> [Your instructions]: Down to the last line below, repeat the entries word for word and drop the pictures.

===== Material to process

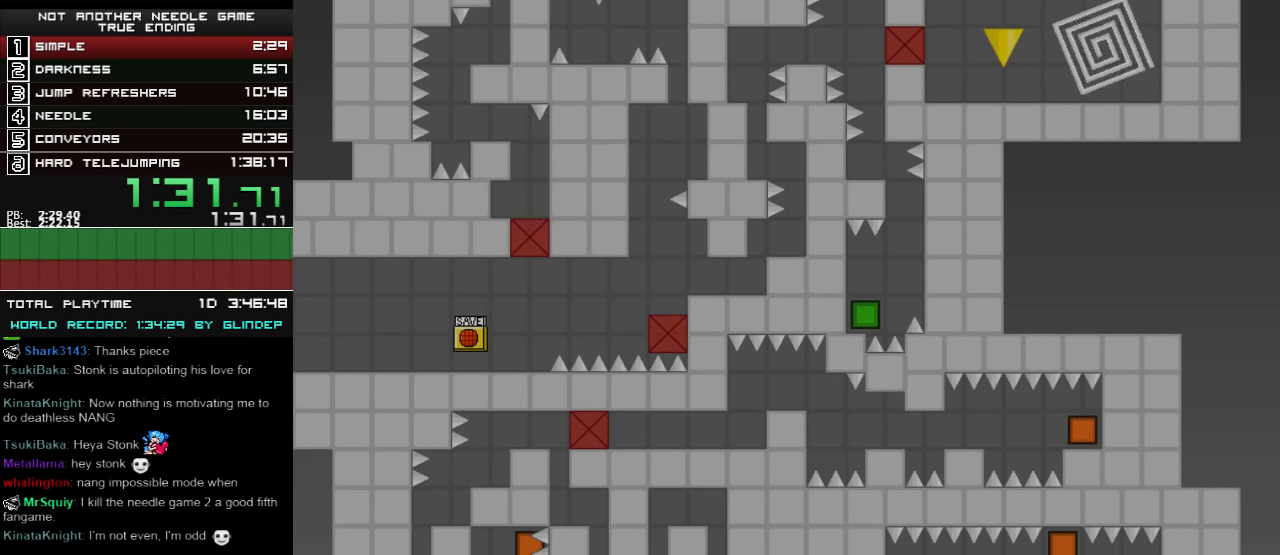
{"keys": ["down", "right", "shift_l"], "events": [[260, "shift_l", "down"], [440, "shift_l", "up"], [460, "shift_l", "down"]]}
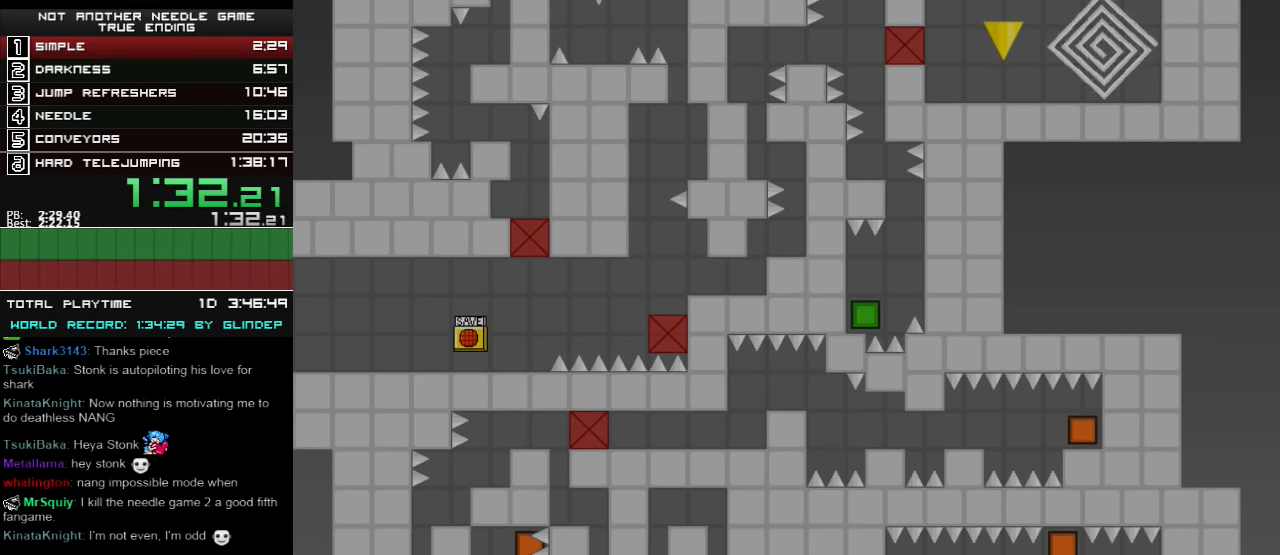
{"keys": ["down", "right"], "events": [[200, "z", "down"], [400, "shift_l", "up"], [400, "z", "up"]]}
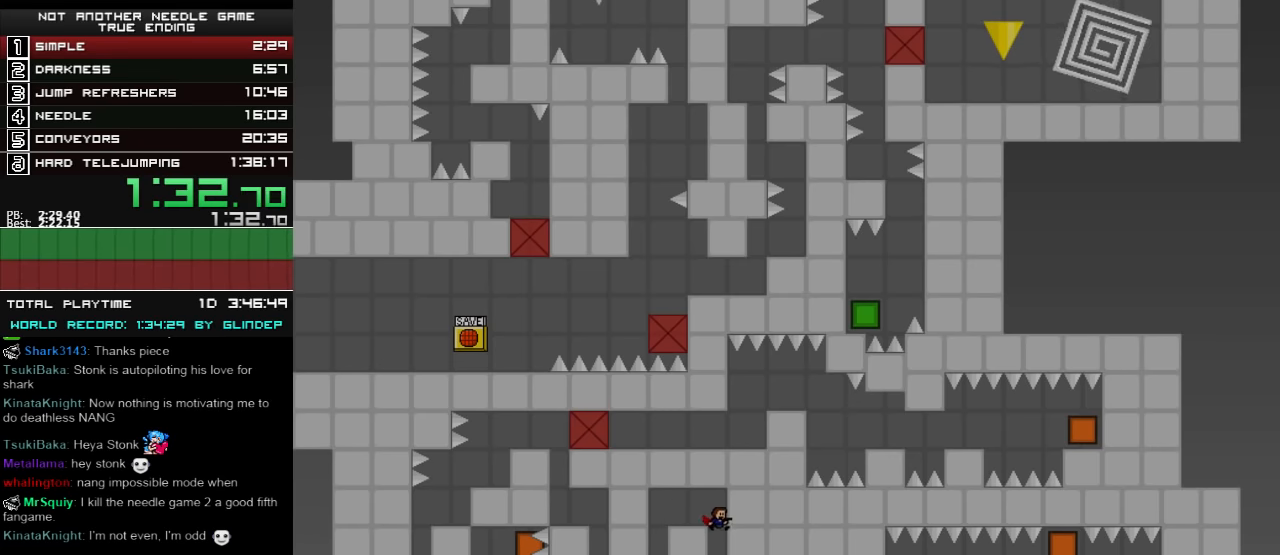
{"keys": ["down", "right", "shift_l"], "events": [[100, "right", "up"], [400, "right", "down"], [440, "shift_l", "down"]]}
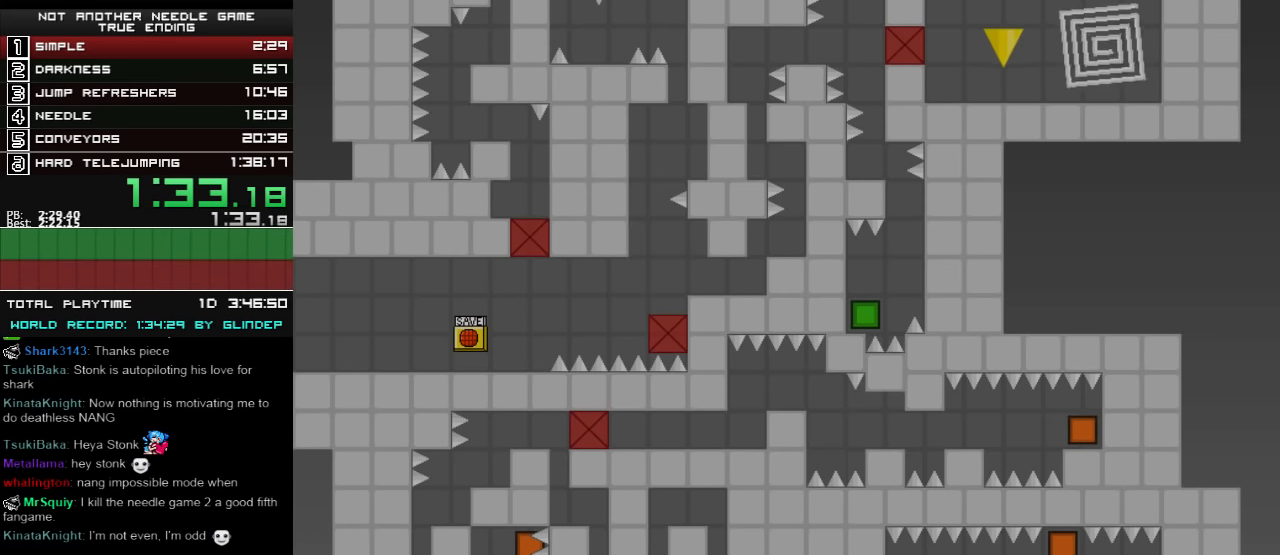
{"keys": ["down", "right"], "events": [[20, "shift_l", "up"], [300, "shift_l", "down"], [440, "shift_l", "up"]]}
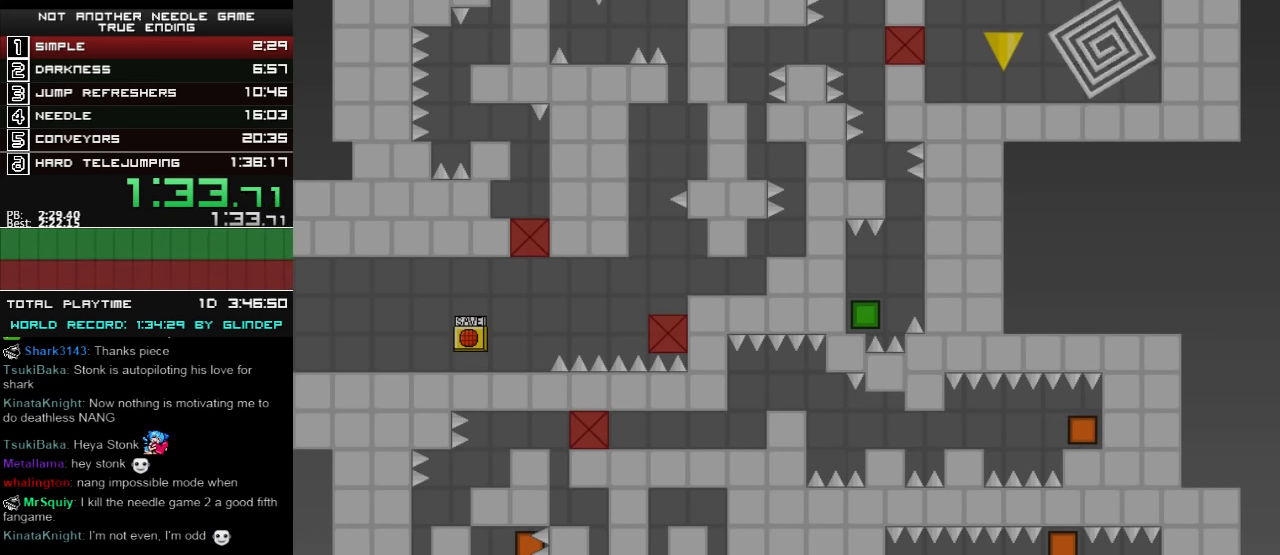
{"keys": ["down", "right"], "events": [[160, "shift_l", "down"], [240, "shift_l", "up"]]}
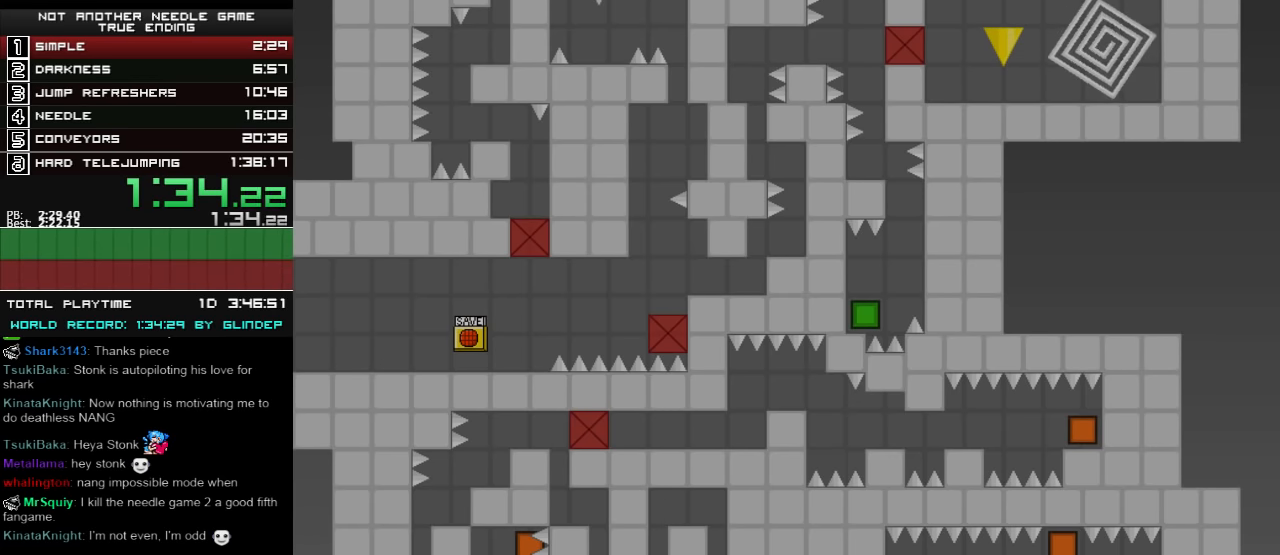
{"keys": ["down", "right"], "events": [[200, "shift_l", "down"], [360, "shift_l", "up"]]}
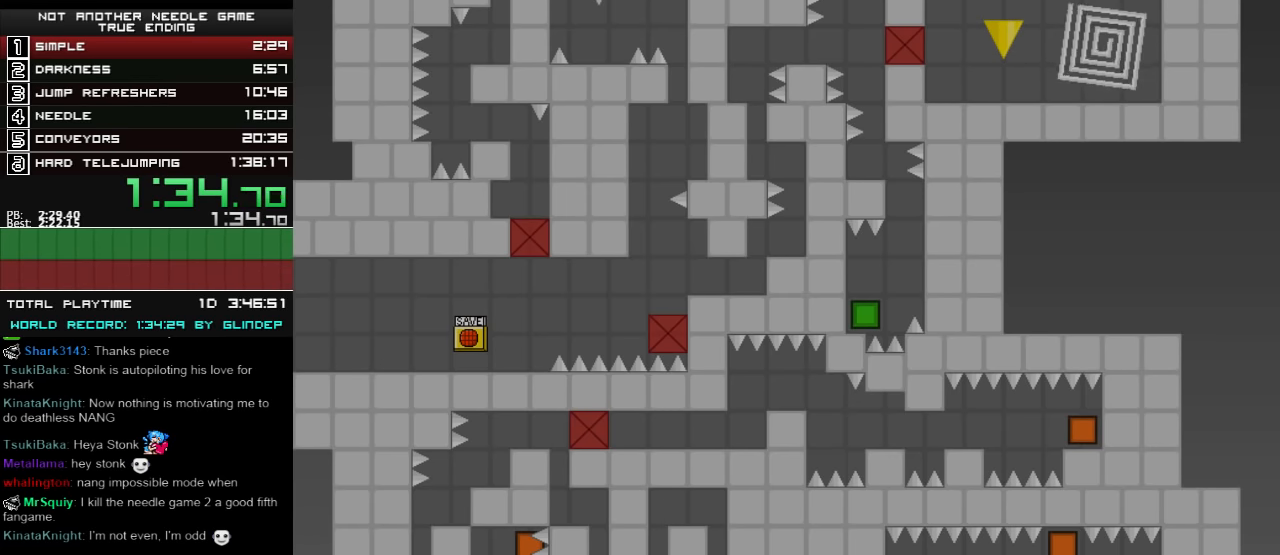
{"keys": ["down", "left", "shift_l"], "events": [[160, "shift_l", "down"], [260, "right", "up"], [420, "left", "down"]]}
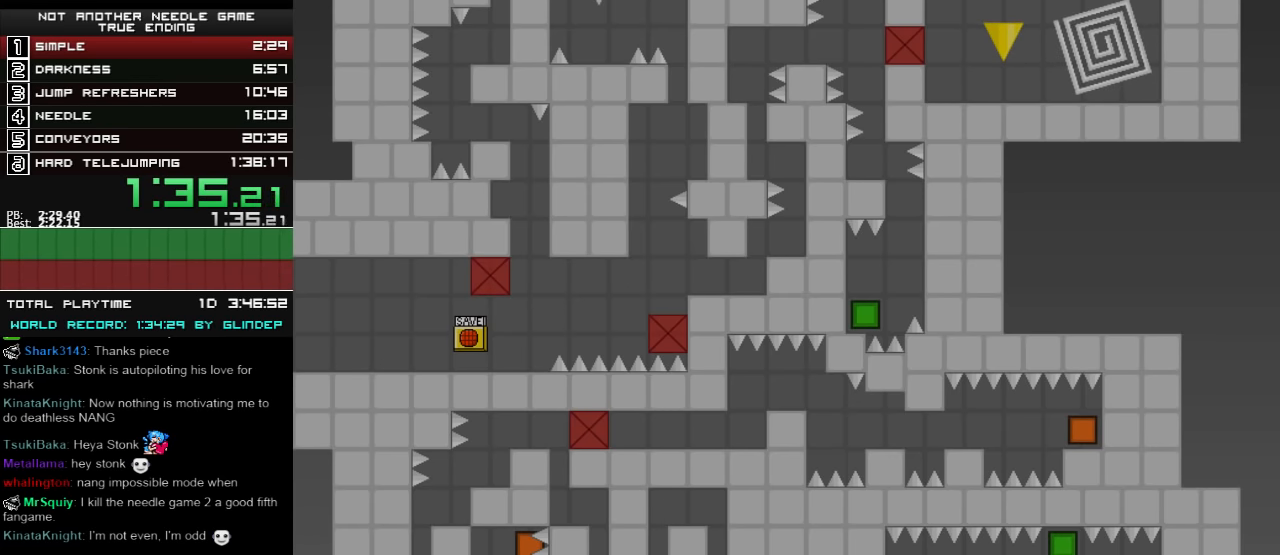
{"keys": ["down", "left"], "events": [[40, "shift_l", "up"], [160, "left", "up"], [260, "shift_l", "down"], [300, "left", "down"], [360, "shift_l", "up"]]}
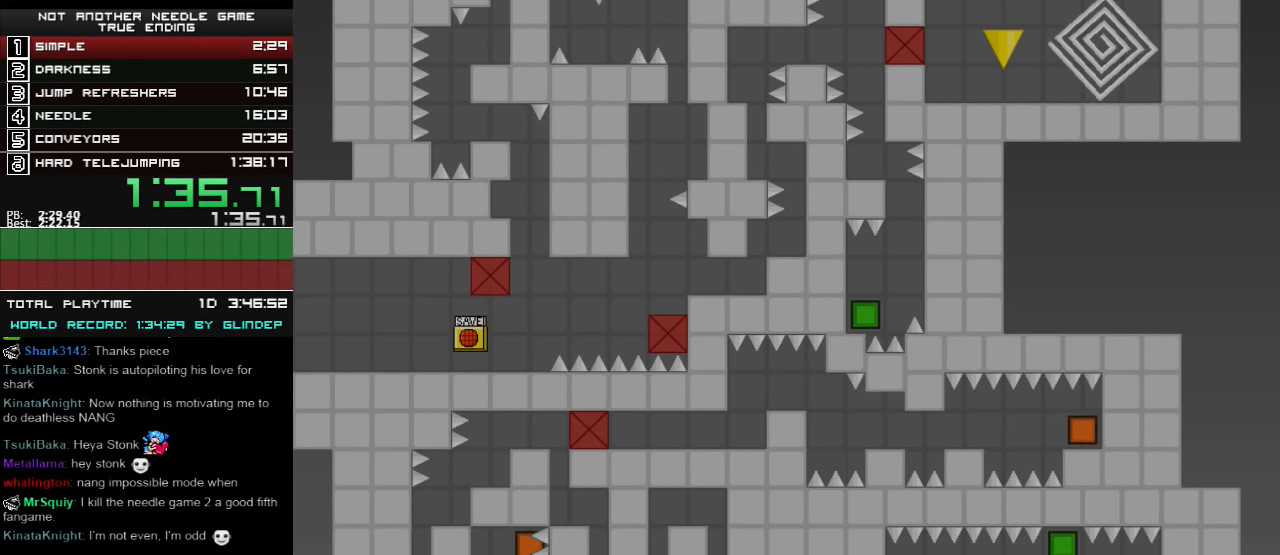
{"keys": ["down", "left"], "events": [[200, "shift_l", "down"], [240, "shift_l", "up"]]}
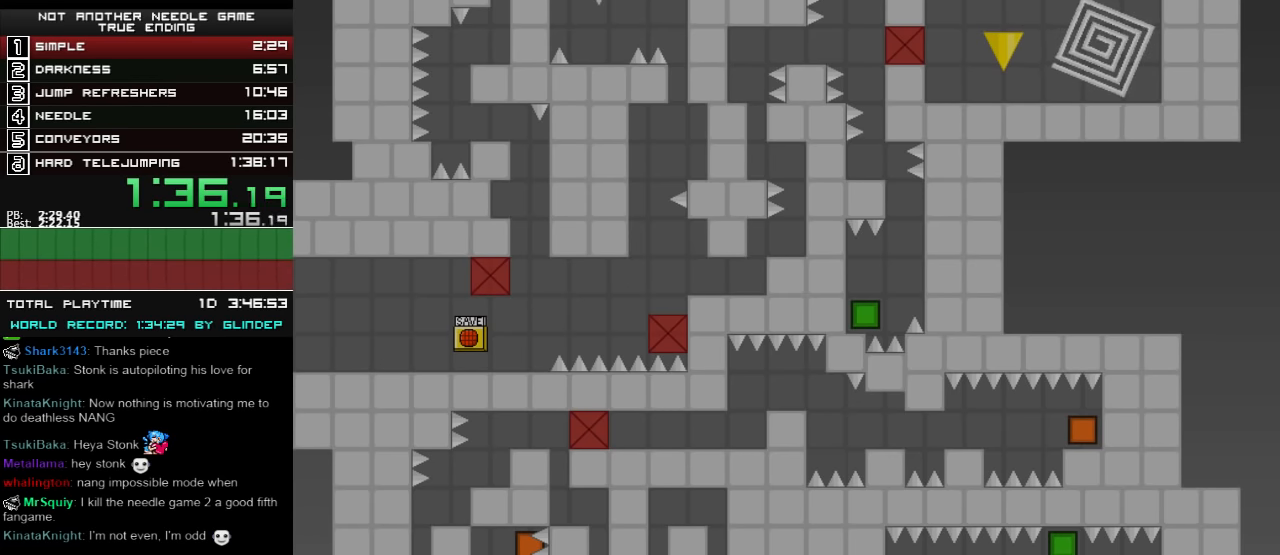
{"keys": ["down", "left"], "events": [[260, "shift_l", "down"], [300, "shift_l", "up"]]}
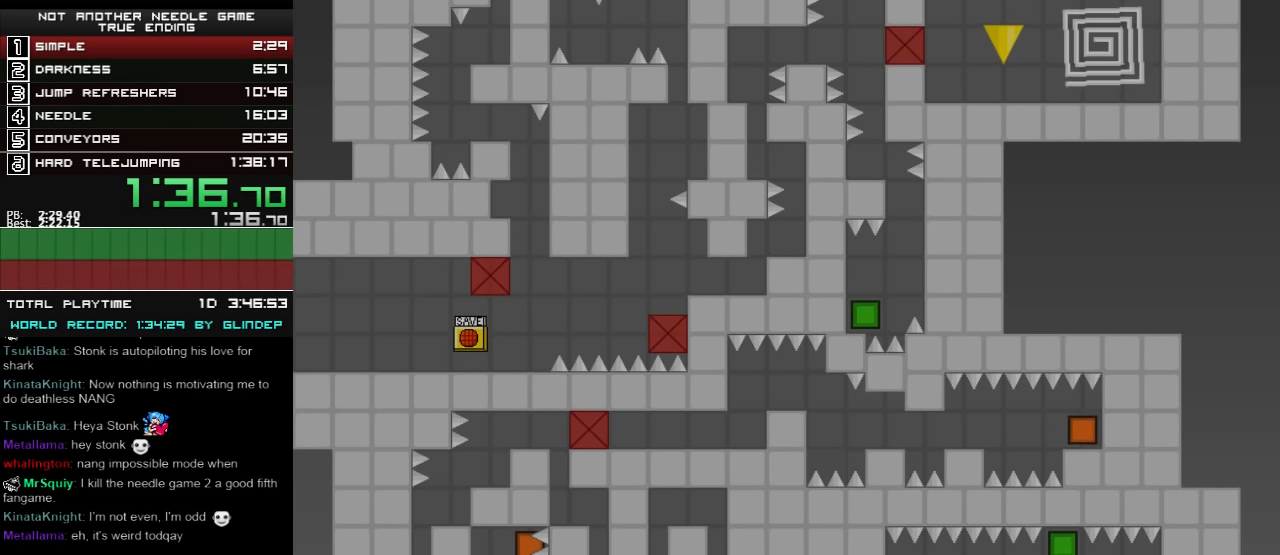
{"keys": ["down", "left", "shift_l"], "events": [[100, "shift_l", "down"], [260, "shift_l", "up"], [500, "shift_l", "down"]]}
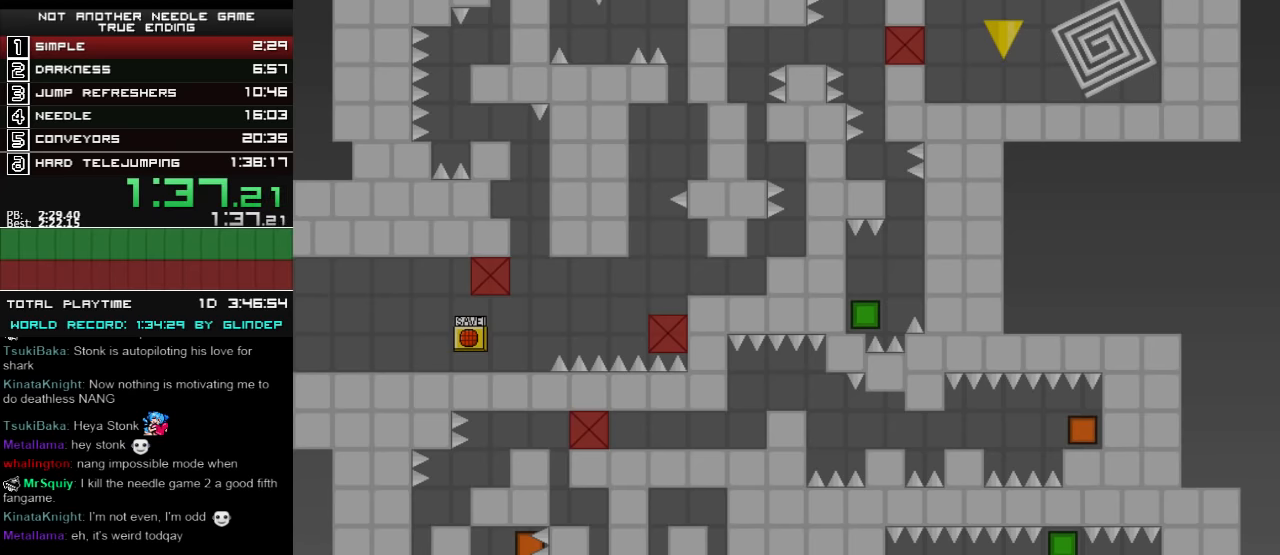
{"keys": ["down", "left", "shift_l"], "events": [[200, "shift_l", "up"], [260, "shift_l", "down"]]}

==========

> [Problem solution]:
{"keys": ["down", "right", "shift_l"], "events": [[260, "shift_l", "down"], [440, "shift_l", "up"], [460, "shift_l", "down"]]}
{"keys": ["down", "right"], "events": [[200, "z", "down"], [400, "shift_l", "up"], [400, "z", "up"]]}
{"keys": ["down", "right", "shift_l"], "events": [[100, "right", "up"], [400, "right", "down"], [440, "shift_l", "down"]]}
{"keys": ["down", "right"], "events": [[20, "shift_l", "up"], [300, "shift_l", "down"], [440, "shift_l", "up"]]}
{"keys": ["down", "right"], "events": [[160, "shift_l", "down"], [240, "shift_l", "up"]]}
{"keys": ["down", "right"], "events": [[200, "shift_l", "down"], [360, "shift_l", "up"]]}
{"keys": ["down", "left", "shift_l"], "events": [[160, "shift_l", "down"], [260, "right", "up"], [420, "left", "down"]]}
{"keys": ["down", "left"], "events": [[40, "shift_l", "up"], [160, "left", "up"], [260, "shift_l", "down"], [300, "left", "down"], [360, "shift_l", "up"]]}
{"keys": ["down", "left"], "events": [[200, "shift_l", "down"], [240, "shift_l", "up"]]}
{"keys": ["down", "left"], "events": [[260, "shift_l", "down"], [300, "shift_l", "up"]]}
{"keys": ["down", "left", "shift_l"], "events": [[100, "shift_l", "down"], [260, "shift_l", "up"], [500, "shift_l", "down"]]}
{"keys": ["down", "left", "shift_l"], "events": [[200, "shift_l", "up"], [260, "shift_l", "down"]]}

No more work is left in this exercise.